Sleeping Car to Trieste runs 95 minutes and was released on 6 October 1948.
Rona Anderson (1926–2013), who makes her film debut and plays Joan Maxted, was married to Gordon Jackson. She recalled: ‘I did enjoy doing it. It was a film full of nice little cameo performances. Paddy Carstairs had a good way of relaxing you and I think he had a very good way with actors.’
But that was not how Jean Kent (29 June 1921 − 30 November 2013) remembered it. She said she didn’t like the film and didn’t get on very well with Carstairs. ‘You never knew where you were with him. I don’t remember enjoying it. I had silly clothes. I wanted to be very French in plain black and a little beret but I had to wear these silly New Look clothes. I was playing a superspy of some kind.
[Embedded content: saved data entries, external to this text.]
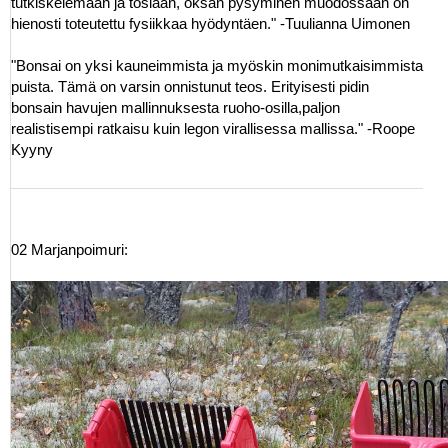
tutkiskelemaan ja tosiaan, oksan pysyminen muodossaan on
hienosti toteutettu fysiikkaa hyödyntäen." -Tuulianna Uimonen
"Bonsai on yksi kauneimmista ja myöskin monimutkaisimmista
puista. Tämä on varsin onnistunut teos. Erityisesti pidin
bonsain havujen mallinnuksesta ruoho-osilla,paljon
realistisempi ratkaisu kuin legon virallisessa mallissa." -Roope
Kyyny
02 Marjanpoimuri: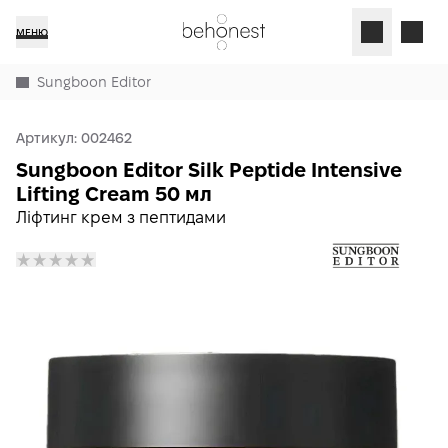
МЕНЮ
Sungboon Editor
Артикул:
002462
Sungboon Editor Silk Peptide Intensive
Lifting Cream 50 мл
Ліфтинг крем з пептидами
But who was I spying for?’
Presumably the train was originally bound for Vienna as the film was originally called Sleeping Car to Vienna.
The cast are Jean Kent as Valya, Albert Lieven as Zurta, Derrick De Marney as George Grant, Paul Dupuis as Inspector Jolif, Rona Anderson as Joan Maxted, David Tomlinson as Tom Bishop, Bonar Colleano as Sergeant West, Finlay Currie as Alastair MacBain, Grégoire Aslan [Coco Aslan] as the chef Poirier, Alan Wheatley as Karl/ Charles Poole, Hugh Burden as Mills, David Hutcheson as Denning, Claude Larue as Andrée, Zena Marshall as Suzanne, Leslie Weston as Randall, Michael Ward as Elvin, Eugene Deckers as Jules, Dino Galvani as Pierre, George De Warfaz as Chef du Train, Gerard Heinz as Ambassador, Leslie Weston, Michael Balfour, Tony De Lungo, Tony Etienne, Christina Forbes, Armand Guinle, Joy Harrington, Henrik Jacobsen, Andreas Malandrinos, Sheila Martin, Primrose Milligan, Oscar Nation, David Paltenghi, Marcel Poncin, Boris Ranevsky, Gaston Richer, Victor Robinson, John Secret, John Stevens, Merle Tottenham and Michael Yannis.
Trieste is a seaport in northeastern Italy and the capital city of the autonomous region of Friuli Venezia Giulia. It was rated one of the 25 best small cities in the world for quality of life in 2020 and one of the ten safest cities in the world in 2021. Curiously, it has the highest percentage of researchers in Europe in relation to population.